Pemkot Bandung Rekrut Ribuan Pendamping Pemilah Sampah



HARIANJABAR.ID - Pemerintah Kota (Pemkot) Bandung mengambil langkah signifikan untuk mengelola sampah dari sumbernya dengan merekrut 1.597 pendamping pemilah sampah di seluruh wilayah. Inisiatif ini merupakan bagian integral dari upaya Pemkot dalam menekan volume limbah yang berakhir di Tempat Pembuangan Akhir (TPA) Sarimukti, sekaligus membangun sistem pengelolaan sampah yang efektif di tingkat komunitas.

Wali Kota Bandung, Muhammad Farhan, menjelaskan bahwa program rekrutmen pendamping ini adalah wujud nyata dari strategi pengurangan sampah yang dimulai langsung dari rumah tangga. Nantinya, setiap Rukun Warga (RW) di Kota Bandung akan memiliki satu pendamping khusus yang bertugas mengawal dan membimbing proses pemilahan serta pengelolaan sampah di area masing-masing.

“Kami sedang menyusun rencana, termasuk struktur untuk merekrut 1.597 orang satu RW satu pendamping pemilahan,” ujar Farhan.

Para pendamping ini akan memainkan peran krusial dalam mendidik warga agar disiplin memilah sampah menjadi dua kategori utama: organik dan anorganik. Farhan menekankan bahwa fondasi keberhasilan pengelolaan sampah terletak pada kebiasaan yang terbentuk di rumah.

“Secara teori memang ada sepuluh jenis sampah, tapi secara praktik cukup dua dulu: organik dan anorganik. Yang organik tidak akan kita angkut, harus habis di RW,” ungkapnya.

Melalui sistem ini, sampah organik diharapkan dapat diolah langsung di tingkat RW atau kelurahan, baik diubah menjadi kompos maupun pakan maggot. Sementara itu, sampah anorganik akan disalurkan melalui bank sampah. Skema ini bertujuan untuk mengurangi penumpukan sampah di Tempat Penampungan Sementara (TPS).

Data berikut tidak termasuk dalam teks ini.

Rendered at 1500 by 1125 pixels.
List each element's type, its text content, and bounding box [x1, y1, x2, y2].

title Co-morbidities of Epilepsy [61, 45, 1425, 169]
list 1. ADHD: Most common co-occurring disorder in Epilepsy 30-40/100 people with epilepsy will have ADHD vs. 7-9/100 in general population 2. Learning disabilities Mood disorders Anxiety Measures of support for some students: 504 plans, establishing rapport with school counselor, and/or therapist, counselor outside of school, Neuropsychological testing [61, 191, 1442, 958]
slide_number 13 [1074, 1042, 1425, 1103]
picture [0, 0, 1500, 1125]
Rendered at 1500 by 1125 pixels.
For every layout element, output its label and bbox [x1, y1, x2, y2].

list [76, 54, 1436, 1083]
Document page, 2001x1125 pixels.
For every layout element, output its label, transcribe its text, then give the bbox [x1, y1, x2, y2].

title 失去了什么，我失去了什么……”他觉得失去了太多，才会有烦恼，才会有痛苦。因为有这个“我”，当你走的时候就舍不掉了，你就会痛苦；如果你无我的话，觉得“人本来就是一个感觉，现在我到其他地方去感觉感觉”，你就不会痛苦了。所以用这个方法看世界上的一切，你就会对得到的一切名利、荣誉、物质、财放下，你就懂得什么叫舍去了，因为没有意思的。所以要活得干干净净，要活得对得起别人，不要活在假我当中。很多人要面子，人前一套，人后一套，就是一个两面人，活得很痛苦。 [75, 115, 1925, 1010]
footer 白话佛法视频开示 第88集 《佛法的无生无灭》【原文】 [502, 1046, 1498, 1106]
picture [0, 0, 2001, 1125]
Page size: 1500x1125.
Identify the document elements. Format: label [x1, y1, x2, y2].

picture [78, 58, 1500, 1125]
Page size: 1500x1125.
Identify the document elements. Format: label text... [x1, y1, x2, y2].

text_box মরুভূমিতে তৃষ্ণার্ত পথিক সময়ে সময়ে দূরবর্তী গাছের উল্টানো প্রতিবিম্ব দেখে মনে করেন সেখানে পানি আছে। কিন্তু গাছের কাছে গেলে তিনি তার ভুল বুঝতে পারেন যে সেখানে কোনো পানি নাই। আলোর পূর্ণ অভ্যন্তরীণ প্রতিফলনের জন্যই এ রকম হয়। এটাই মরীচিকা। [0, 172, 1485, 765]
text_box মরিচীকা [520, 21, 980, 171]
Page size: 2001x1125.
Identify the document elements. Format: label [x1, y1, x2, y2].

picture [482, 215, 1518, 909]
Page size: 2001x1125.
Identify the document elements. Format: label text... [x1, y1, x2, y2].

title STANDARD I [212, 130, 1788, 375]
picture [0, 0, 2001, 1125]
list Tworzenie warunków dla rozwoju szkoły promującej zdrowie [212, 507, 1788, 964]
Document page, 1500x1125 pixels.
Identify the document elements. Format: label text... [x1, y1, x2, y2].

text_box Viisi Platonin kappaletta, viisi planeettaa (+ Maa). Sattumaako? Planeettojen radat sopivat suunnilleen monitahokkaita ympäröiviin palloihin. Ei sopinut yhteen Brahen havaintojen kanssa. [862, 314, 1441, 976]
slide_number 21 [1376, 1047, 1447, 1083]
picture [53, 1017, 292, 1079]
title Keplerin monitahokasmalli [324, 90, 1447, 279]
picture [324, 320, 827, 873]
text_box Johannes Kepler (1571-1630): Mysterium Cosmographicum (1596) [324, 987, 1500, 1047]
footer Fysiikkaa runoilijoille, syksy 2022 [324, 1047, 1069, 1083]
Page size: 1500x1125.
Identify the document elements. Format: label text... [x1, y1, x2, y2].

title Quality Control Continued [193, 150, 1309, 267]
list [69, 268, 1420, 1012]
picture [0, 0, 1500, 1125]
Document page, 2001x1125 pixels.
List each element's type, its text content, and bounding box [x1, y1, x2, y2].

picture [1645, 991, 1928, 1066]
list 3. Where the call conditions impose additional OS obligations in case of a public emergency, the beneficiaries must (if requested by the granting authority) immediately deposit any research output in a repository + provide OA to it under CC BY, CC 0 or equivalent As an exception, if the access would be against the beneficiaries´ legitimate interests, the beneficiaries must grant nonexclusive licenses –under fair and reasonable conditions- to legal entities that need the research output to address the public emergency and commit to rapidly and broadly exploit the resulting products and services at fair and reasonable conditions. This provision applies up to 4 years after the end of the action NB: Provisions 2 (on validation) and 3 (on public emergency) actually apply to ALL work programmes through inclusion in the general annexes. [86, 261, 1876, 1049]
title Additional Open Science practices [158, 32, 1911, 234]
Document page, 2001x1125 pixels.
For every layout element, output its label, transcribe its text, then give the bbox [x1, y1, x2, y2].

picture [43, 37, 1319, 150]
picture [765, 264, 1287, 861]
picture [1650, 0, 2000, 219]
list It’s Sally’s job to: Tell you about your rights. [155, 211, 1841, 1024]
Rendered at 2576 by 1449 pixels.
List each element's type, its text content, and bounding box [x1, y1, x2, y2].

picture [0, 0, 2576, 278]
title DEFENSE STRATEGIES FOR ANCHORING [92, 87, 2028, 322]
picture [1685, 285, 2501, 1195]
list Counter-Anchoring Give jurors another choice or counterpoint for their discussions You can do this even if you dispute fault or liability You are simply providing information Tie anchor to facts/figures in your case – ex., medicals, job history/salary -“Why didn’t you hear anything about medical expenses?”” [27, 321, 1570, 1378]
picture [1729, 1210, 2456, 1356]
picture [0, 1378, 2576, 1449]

“Pusat pengolahannya ada di kelurahan agar sampah tidak menumpuk di TPS. Jadi setiap kelurahan juga wajib memiliki lahan pengolahan," tambahnya.

Tantangan dan Kunci Kolaborasi Menuju Bandung Nol Sampah

Farhan mengungkapkan bahwa Pemkot Bandung sedang berupaya keras menekan sisa timbulan sampah yang masih mencapai sekitar 500 ton per hari. Meskipun 190 ton sudah berhasil dikelola di tingkat wilayah, sekitar 310 ton masih harus dikirim ke TPA Sarimukti. Ia mencatat adanya pengurangan sekitar 300 ton volume sampah ke TPA, namun dengan adanya pengurangan kuota dari provinsi, 300 ton tambahan ini perlu diolah di tingkat kota.

Meski demikian, implementasi program pengelolaan sampah di tingkat wilayah tidak selalu mulus. Tantangan utama yang dihadapi adalah resistensi dari sebagian masyarakat terhadap lokasi pengolahan sampah, terutama karena isu bau dan potensi dampak pada kenyamanan lingkungan.

“Risikonya memang ada resistensi masyarakat karena bau dan penguapan. Ini yang mesti kita kelola bersama,” ucapnya.

Farhan menegaskan bahwa kunci keberhasilan program ini adalah kolaborasi yang erat antara pemerintah, akademisi, dan seluruh elemen masyarakat. Ia optimistis, dengan gerakan kolektif di setiap RW, Kota Bandung dapat mengurangi ketergantungan drastis pada TPA Sarimukti.

“Kuncinya ada di kolaborasi. Kalau semua RW bergerak, kita bisa kurangi sampah di sumbernya. Target kami, tidak ada lagi sampah yang tersisa di kota semua diolah habis di tingkat RW dan kelurahan,” tandasnya, menegaskan visi ambisius Bandung untuk mengelola sampahnya secara mandiri dan tuntas.